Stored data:

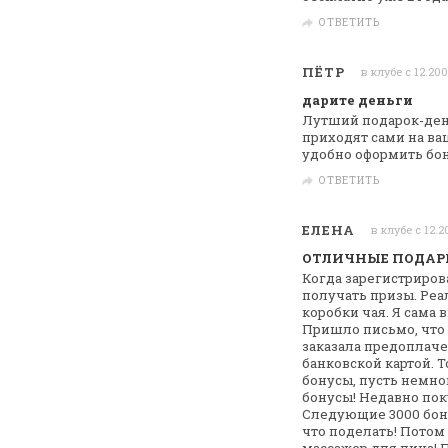
ОТВЕТИТЬ
ПЁТР
в клубе с 12.20
дарите деньги
Лутший подарок-ден
приходят сами на ва
удобно оформить бо
ОТВЕТИТЬ
ЕЛЕНА
в клубе с 12.2
ОТЛИЧНЫЕ ПОДАР
Когда зарегистриров
получать призы.
Реал
коробки чая. Я сама 
Пришло письмо, что 
заказала предоплаче
банковской картой. Т
бонусы, пусть немног
бонусы! Недавно пок
Следующие 3000 бонус
что поделать!
Потом 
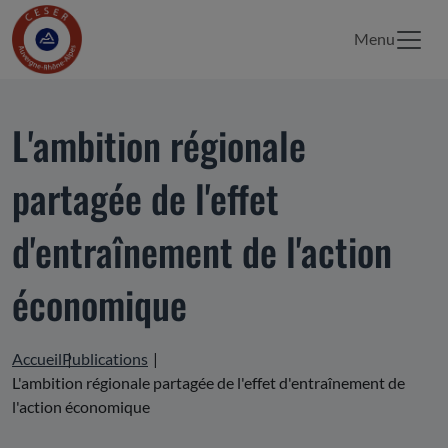
Menu
L'ambition régionale
partagée de l'effet
d'entraînement de l'action
économique
Accueil
Publications
L'ambition régionale partagée de l'effet d'entraînement de
l'action économique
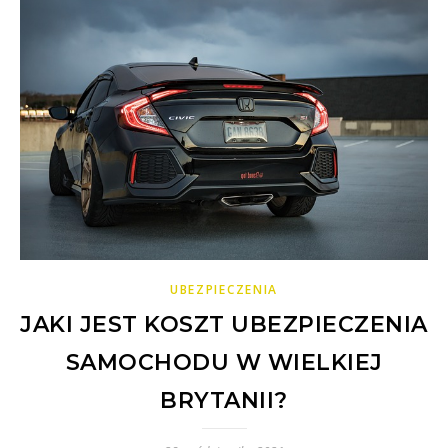
UBEZPIECZENIA
JAKI JEST KOSZT UBEZPIECZENIA
SAMOCHODU W WIELKIEJ
BRYTANII?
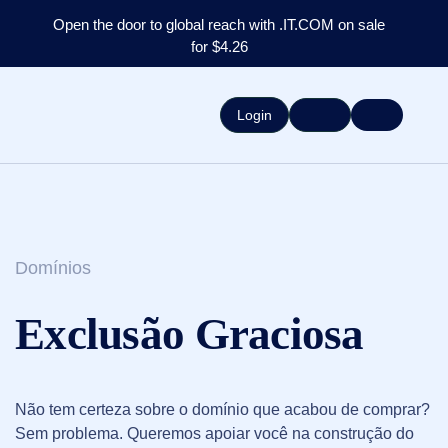
Open the door to global reach with .IT.COM on sale
for $4.26
Login
Domínios
Exclusão Graciosa
Não tem certeza sobre o domínio que acabou de comprar?
Sem problema. Queremos apoiar você na construção do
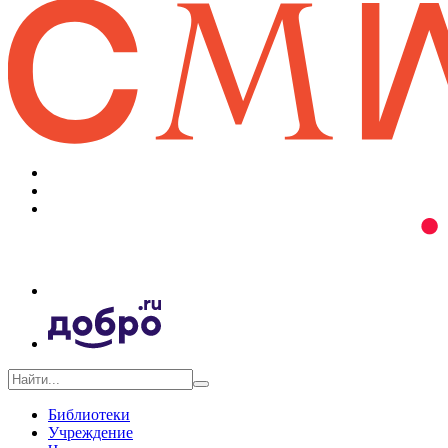
Библиотеки
Учреждение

EXERCISE PROMPT: Give back, word for word, the lines from the one with "Publications" to the end of the records above, and no pictures.

EXERCISE RESULT:
Publications
L'ambition régionale partagée de l'effet d'entraînement de
l'action économique
UBEZPIECZENIA
JAKI JEST KOSZT UBEZPIECZENIA
SAMOCHODU W WIELKIEJ
BRYTANII?
Open the door to global reach with .IT.COM on sale
for $4.26
Login
Domínios
Exclusão Graciosa
Não tem certeza sobre o domínio que acabou de comprar?
Sem problema. Queremos apoiar você na construção do
Библиотеки
Учреждение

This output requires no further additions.